Thursday, May 7th. Cane Toad Encounters



The shrill of the insects and the birds awaken me before 6:00 A.M, or perhaps it is the smell of fried onions, potatoes and eggs. Tabra is already awake and preparing breakfast over her portable propane stove. I reheat the remainder of the coffee that Louis had brought yesterday and inhale both coffee and jungle. We have little on our agenda today except reading and writing. This year, for my birthday, Art gave me a mini Acer notebook computer and I spend much of the day writing this journal.

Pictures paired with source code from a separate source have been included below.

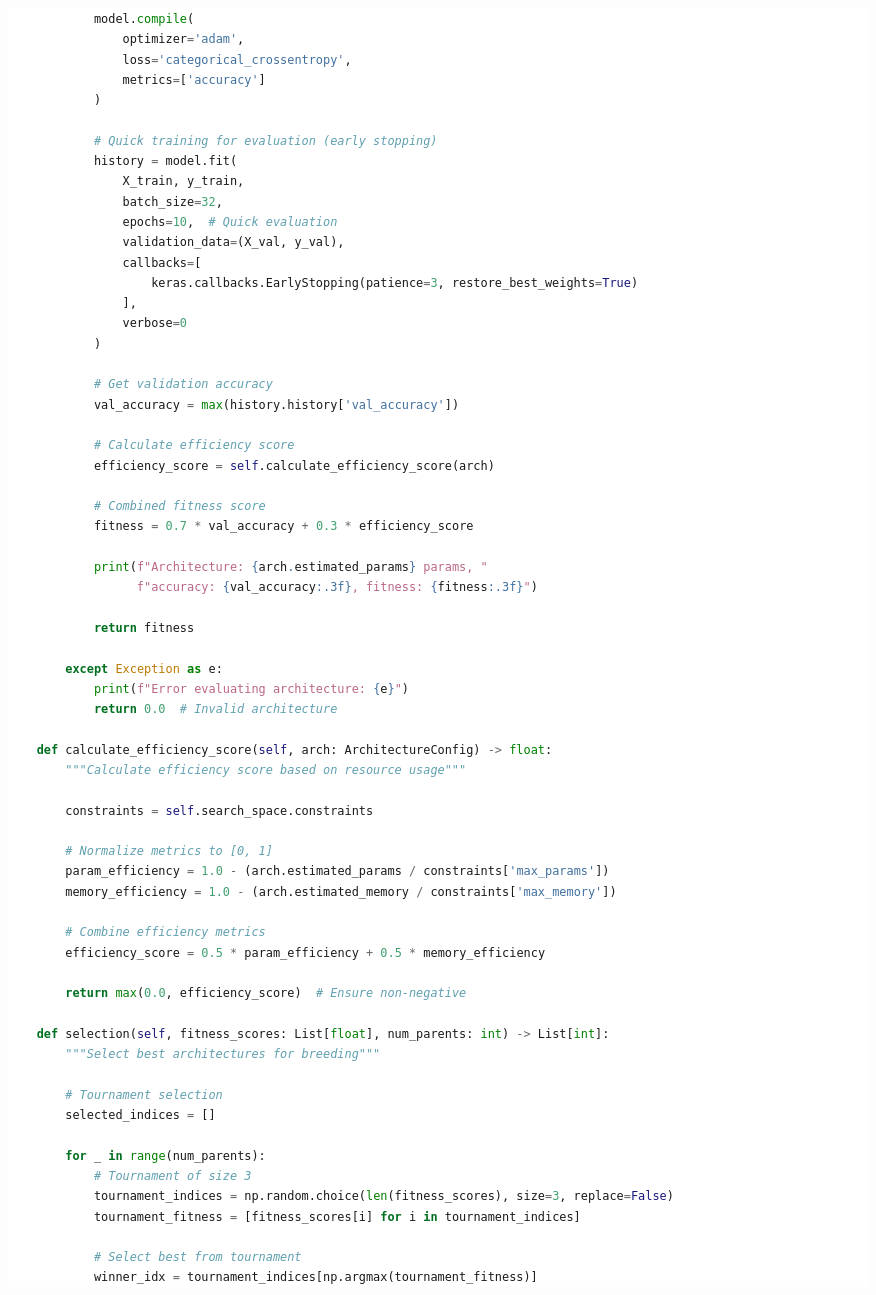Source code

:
 ```python
            model.compile(
                optimizer='adam',
                loss='categorical_crossentropy',
                metrics=['accuracy']
            )
            
            # Quick training for evaluation (early stopping)
            history = model.fit(
                X_train, y_train,
                batch_size=32,
                epochs=10,  # Quick evaluation
                validation_data=(X_val, y_val),
                callbacks=[
                    keras.callbacks.EarlyStopping(patience=3, restore_best_weights=True)
                ],
                verbose=0
            )
            
            # Get validation accuracy
            val_accuracy = max(history.history['val_accuracy'])
            
            # Calculate efficiency score
            efficiency_score = self.calculate_efficiency_score(arch)
            
            # Combined fitness score
            fitness = 0.7 * val_accuracy + 0.3 * efficiency_score
            
            print(f"Architecture: {arch.estimated_params} params, "
                  f"accuracy: {val_accuracy:.3f}, fitness: {fitness:.3f}")
            
            return fitness
            
        except Exception as e:
            print(f"Error evaluating architecture: {e}")
            return 0.0  # Invalid architecture
    
    def calculate_efficiency_score(self, arch: ArchitectureConfig) -> float:
        """Calculate efficiency score based on resource usage"""
        
        constraints = self.search_space.constraints
        
        # Normalize metrics to [0, 1]
        param_efficiency = 1.0 - (arch.estimated_params / constraints['max_params'])
        memory_efficiency = 1.0 - (arch.estimated_memory / constraints['max_memory'])
        
        # Combine efficiency metrics
        efficiency_score = 0.5 * param_efficiency + 0.5 * memory_efficiency
        
        return max(0.0, efficiency_score)  # Ensure non-negative
    
    def selection(self, fitness_scores: List[float], num_parents: int) -> List[int]:
        """Select best architectures for breeding"""
        
        # Tournament selection
        selected_indices = []
        
        for _ in range(num_parents):
            # Tournament of size 3
            tournament_indices = np.random.choice(len(fitness_scores), size=3, replace=False)
            tournament_fitness = [fitness_scores[i] for i in tournament_indices]
            
            # Select best from tournament
            winner_idx = tournament_indices[np.argmax(tournament_fitness)]
```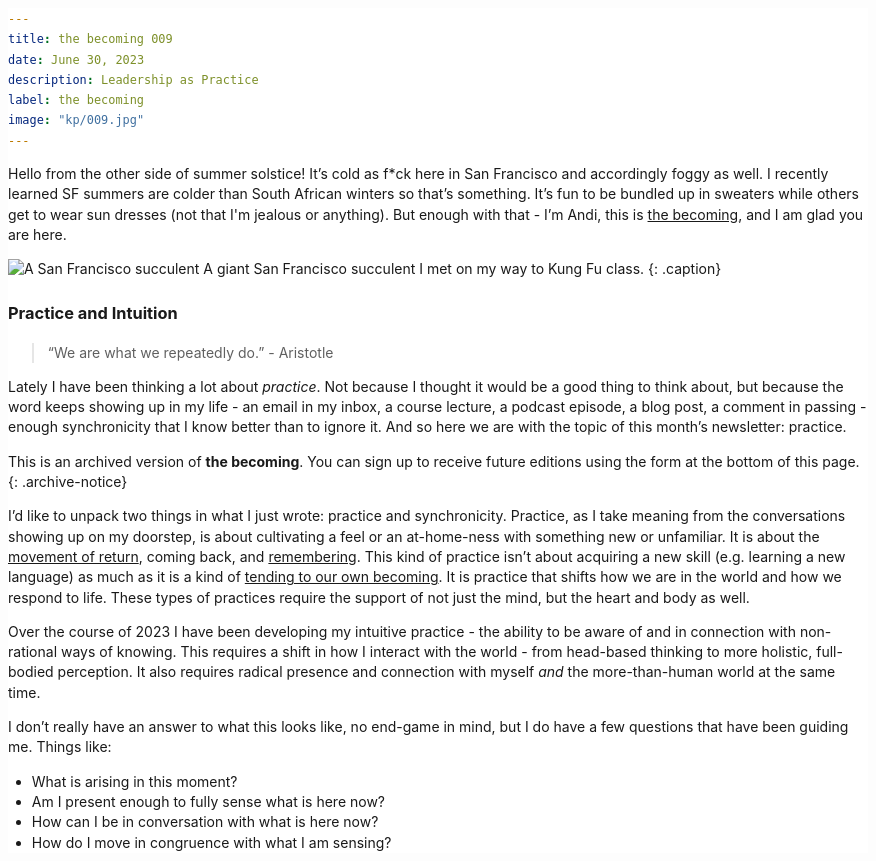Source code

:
 ```yaml
---
title: the becoming 009
date: June 30, 2023
description: Leadership as Practice
label: the becoming
image: "kp/009.jpg"
---
```


Hello from the other side of summer solstice! It’s cold as f*ck here in San Francisco and accordingly foggy as well. I recently learned SF summers are colder than South African winters so that’s something. It’s fun to be bundled up in sweaters while others get to wear sun dresses (not that I'm jealous or anything). But enough with that - I’m Andi, this is [the becoming](https://methodandmatter.com/the-becoming), and I am glad you are here.

![A San Francisco succulent](kp/009.jpg)
A giant San Francisco succulent I met on my way to Kung Fu class.
{: .caption}

### Practice and Intuition
> “We are what we repeatedly do.”  - Aristotle

Lately I have been thinking a lot about _practice_. Not because I thought it would be a good thing to think about, but because the word keeps showing up in my life - an email in my inbox, a course lecture, a podcast episode, a blog post, a comment in passing - enough synchronicity that I know better than to ignore it.  And so here we are with the topic of this month’s newsletter: practice.

This is an archived version of **the becoming**. You can sign up to receive future editions using the form at the bottom of this page.
{: .archive-notice}

I’d like to unpack two things in what I just wrote: practice and synchronicity. Practice, as I take meaning from the conversations showing up on my doorstep, is about cultivating a feel or an at-home-ness with something new or unfamiliar. It is about the [movement of return](https://aworkinglibrary.com/writing/fifteen-or-one-third), coming back, and [remembering](https://vividvoid.substack.com/p/the-canvas). This kind of practice isn’t about acquiring a new skill (e.g. learning a new language) as much as it is a kind of [tending to our own becoming](https://elizabethberg.substack.com/p/a-cool-summer-morning). It is practice that shifts how we are in the world and how we respond to life. These types of practices require the support of not just the mind, but the heart and body as well.

Over the course of 2023 I have been developing my intuitive practice - the ability to be aware of and in connection with non-rational ways of knowing. This requires a shift in how I interact with the world - from head-based thinking to more holistic, full-bodied perception. It also requires radical presence and connection with myself _and_ the more-than-human world at the same time.

I don’t really have an answer to what this looks like, no end-game in mind, but I do have a few questions that have been guiding me. Things like:

  - What is arising in this moment?
  - Am I present enough to fully sense what is here now?
  - How can I be in conversation with what is here now?
  - How do I move in congruence with what I am sensing?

Late morning, we take a short hike down the dirt road behind Tabra's property and cut back up to the main road behind Nuria house. She is Tabra's closest permanent neighbor, an attractive woman in her early 60's, husband deceased, who lives on several hectors of land. Her permanent caretaker lets us through the barbed wire fence at the back of her property, restrains the dogs and allows us to pass through the field and garden and up to her back veranda. Tabra calls out to her, announcing our visit, and several minutes later she emerges in a form fitting ivory decollate neglige, black lace bra peeking through and revealing an ample cleavage. She wears white toeless slippers and her toe nails and nails are French manicured. Her skin is a rich creamy brown and her teeth are perfectly straight and white. I describe her in such detail because her appearance was surprising to me in contrast to the wild of the Turrubares area. The three of us sit on padded patio chairs overlooking her garden, lush with mango trees, blossoming hibiscus and other exotics that I cannot identify. She speaks no English, but Tabra's Spanish is quite good and I try to decipher their conversation. Nuria is involved in the politics of the area, angry about the illegal quarry, active in a recycling program and delighted that a new highway is already under construction that will connect San Jose to Turrubares. She is confident and strong.

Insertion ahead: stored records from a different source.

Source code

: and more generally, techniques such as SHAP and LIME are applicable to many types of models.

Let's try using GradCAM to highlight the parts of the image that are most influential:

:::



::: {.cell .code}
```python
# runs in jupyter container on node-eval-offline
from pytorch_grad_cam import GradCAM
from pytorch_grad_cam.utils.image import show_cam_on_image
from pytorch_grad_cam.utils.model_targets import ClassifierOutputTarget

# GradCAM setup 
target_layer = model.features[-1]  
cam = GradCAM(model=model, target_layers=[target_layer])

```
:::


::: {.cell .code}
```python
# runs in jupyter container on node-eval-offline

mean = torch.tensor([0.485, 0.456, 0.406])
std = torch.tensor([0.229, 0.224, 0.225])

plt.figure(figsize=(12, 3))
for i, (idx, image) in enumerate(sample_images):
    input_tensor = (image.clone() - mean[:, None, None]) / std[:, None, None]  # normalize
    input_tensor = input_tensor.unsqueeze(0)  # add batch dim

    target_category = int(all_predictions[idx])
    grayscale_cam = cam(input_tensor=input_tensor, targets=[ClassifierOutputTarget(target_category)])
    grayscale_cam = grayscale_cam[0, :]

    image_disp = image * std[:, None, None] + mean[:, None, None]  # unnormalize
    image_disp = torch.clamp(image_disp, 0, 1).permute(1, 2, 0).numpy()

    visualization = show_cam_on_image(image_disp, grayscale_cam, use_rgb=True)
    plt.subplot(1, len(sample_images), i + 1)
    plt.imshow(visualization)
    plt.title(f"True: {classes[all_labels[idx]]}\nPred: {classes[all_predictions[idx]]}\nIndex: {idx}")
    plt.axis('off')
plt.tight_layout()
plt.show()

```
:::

The afternoon is rainy and the clouds obscure our mountain view. We gather fallen mangos for lunch and sit by the pool but the constant drizzle chases us indoors. We drive to Alma Tierra for dinner, about 30 minutes away. Alma Tierra is an intimate bed and breakfast Inn, restaurant and yoga center. We made dinner reservations when we arrived in Turrubares two days ago. The inn is owned by an American couple, the woman an acupuncturist who studied at the East West School of Chinese Medicine in Santa Cruz, California. A group of 4 Americans, traveling together, are the only other guests. Wine is offered and I gratefully accept a glass of Chilean Cabernet. Up until tonight, we have dined in simple local restaurants offering only beer. Awkward introductions are made, but there is no chemistry between our two parties. Two tables are set on the outdoor balcony overlooking what I imagine to be a lovely view, swallowed by the darkness. The kitchen offers just one set menu each evening and tonight they are serving cream of fennel soup followed by mango chicken and rice. Dessert is a petite but delicious macaroon.

Tabra drives cautiously back home, careful not to hit the "stones" in the road. There are fewer toads out tonight, and I wonder that there are any surviving at all, since they sit frozen in the road, stunned by the headlights. Once back at the cabin, I walk out to the pool hoping to see one up close. Three large lumps sit at the edge of the pool, seemingly mesmerized by the light, illuminating from the pool. My Costa Rican guide to animals informs me that they are Cane Toads. They are eight to ten inches diagonal from their firmly planted rear ends to the tips of their nose. The are delightfully lumpy, a mottled brown color, with bulbous gold and black eyes. The skin on their throats and belly is pale and silky and they sit motionless, save for the vibration of their throat. They allow me to get very close and I take numerous photos of them before they tire of my bright flashing light and hop off into the darkness. I long to touch one, but restrain myself, remembering somewhere that their skin is toxic and not knowing if my touch might harm them. I am delighted, amused and inspired and may need to add a Toad Charm to my line of jewelry.